Trecho selecionado:

---------------

As entidades de classe classificam a desoneração como uma "troca de base de incidência tributária". "Essa política tem se mostrado, desde seu início em 2011, extremamente benéfica para o Brasil". Citam dados do Caged, demonstrando que, no período de janeiro de 2019 a agosto de 2023 (antes, durante e após a pandemia de Covid-19), os 17 setores incluídos aumentaram em 18,9% seus empregos formais, enquanto os demais setores criaram 13% a mais de vagas, uma diferença de quase seis pontos percentuais.
"Mais de 9 milhões de trabalhadores com carteira assinada"
Segundo as instituições, os 17 setores da economia beneficiados pelo desoneração da folha de pagamentos empregam hoje, com carteira assinada, mais de 9 milhões de trabalhadores, tendo gerado mais de 300 mil postos de trabalho em 2023 (até agosto). "São setores altamente intensivos em mão de obra, cujas folhas de pagamento têm um alto peso em sua composição de custos. A política de desoneração da folha diminui esse custo, sendo indubitavelmente um mecanismo para esses setores empregarem mais e, ponto importante, de maneira formal", diz a carta.
"Mais arrecadação"
As entidades citam no documento que a política de desoneração "gera mais arrecadação para a Previdência Social, mais imposto de renda, mais recolhimento para o FGTS e menos custos sociais como auxílio-desemprego, por exemplo". "Em 2022, estima-se que a arrecadação adicional gerada por essa política foi da ordem de R$ 22 bilhões, incluindo R$ 2,4 bilhões de arrecadação adicional de Cofins-Importação por uma alíquota adicional de 1% estipulada pela própria lei da desoneração", detalham as associações no documento.
"Reavaliações de projetos que não deram certo"
Nesta quinta, o ministro da Fazenda, Fernando Haddad, disse que as medidas para compensar as perdas de arrecadação "são reavaliações de projetos que não deram certo". "Estamos repondo uma perda de arrecadação para cumprir os objetivos do marco fiscal”, afirma. Ele disse que não está prevista nenhuma arrecadação adicional, além do que foi perdido com as "derrotas" no Congresso.

---------------

(Dados de texto extraídos da página)
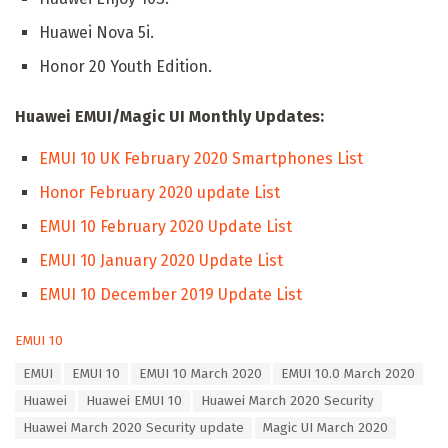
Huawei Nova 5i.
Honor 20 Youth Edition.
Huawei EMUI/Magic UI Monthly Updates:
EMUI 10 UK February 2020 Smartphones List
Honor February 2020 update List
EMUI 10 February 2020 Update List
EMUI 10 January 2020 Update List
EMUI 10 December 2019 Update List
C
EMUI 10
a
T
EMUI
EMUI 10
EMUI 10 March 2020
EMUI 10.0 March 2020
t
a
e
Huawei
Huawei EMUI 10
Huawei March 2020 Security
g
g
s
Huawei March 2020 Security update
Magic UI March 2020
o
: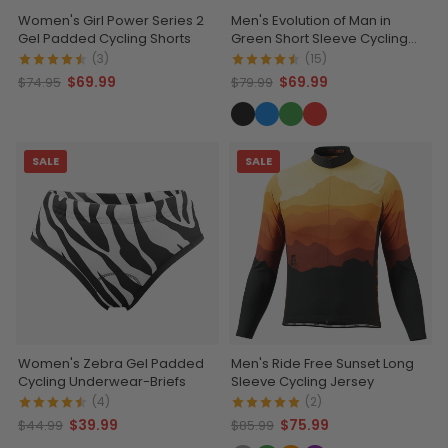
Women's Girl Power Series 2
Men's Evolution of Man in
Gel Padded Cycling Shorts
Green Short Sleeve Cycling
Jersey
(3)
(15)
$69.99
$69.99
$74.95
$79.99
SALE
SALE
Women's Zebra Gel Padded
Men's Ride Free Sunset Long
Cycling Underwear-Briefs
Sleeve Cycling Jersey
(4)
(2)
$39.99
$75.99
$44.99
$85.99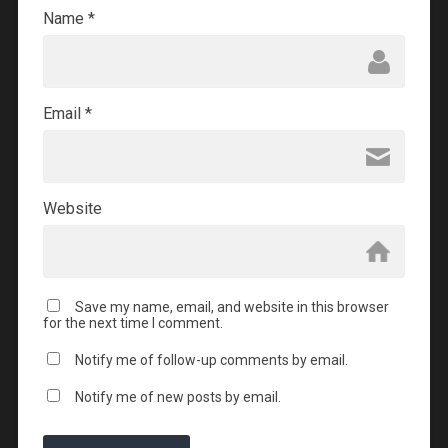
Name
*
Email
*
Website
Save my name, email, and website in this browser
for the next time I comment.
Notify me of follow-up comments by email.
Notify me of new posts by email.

---------------

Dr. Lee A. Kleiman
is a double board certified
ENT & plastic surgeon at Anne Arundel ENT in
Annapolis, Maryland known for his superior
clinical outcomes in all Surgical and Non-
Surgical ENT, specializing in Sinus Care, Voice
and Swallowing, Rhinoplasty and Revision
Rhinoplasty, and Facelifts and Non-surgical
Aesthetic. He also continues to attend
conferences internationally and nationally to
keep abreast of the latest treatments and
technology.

---------------

Aplique a leitura:
a. Cite o trecho do texto sobre a desoneração da folha entre "As entidades citam" e "associações no documento.", inclusive.
b. Informe, de acordo com o texto sobre a desoneração da folha, quantos postos de trabalho os 17 setores beneficiados geraram em 2023 até agosto.
c. Traduza para o inglês a seguinte frase do texto sobre a desoneração da folha: "Citam dados do Caged, demonstrando que, no período de janeiro de 2019 a agosto de 2023 (antes, durante e após a pandemia de Covid-19), os 17 setores incluídos aumentaram em 18,9% seus empregos formais, enquanto os demais setores criaram 13% a mais de vagas, uma diferença de quase seis pontos percentuais."

Respostas por item:
a.
As entidades citam no documento que a política de desoneração "gera mais arrecadação para a Previdência Social, mais imposto de renda, mais recolhimento para o FGTS e menos custos sociais como auxílio-desemprego, por exemplo". "Em 2022, estima-se que a arrecadação adicional gerada por essa política foi da ordem de R$ 22 bilhões, incluindo R$ 2,4 bilhões de arrecadação adicional de Cofins-Importação por uma alíquota adicional de 1% estipulada pela própria lei da desoneração", detalham as associações no documento.

b. Mais de 300 mil postos de trabalho.

c. They cite data from Caged showing that, from January 2019 to August 2023 (before, during, and after the Covid-19 pandemic), the 17 sectors included increased their formal jobs by 18.9%, while the other sectors created 13% more jobs, a difference of almost six percentage points.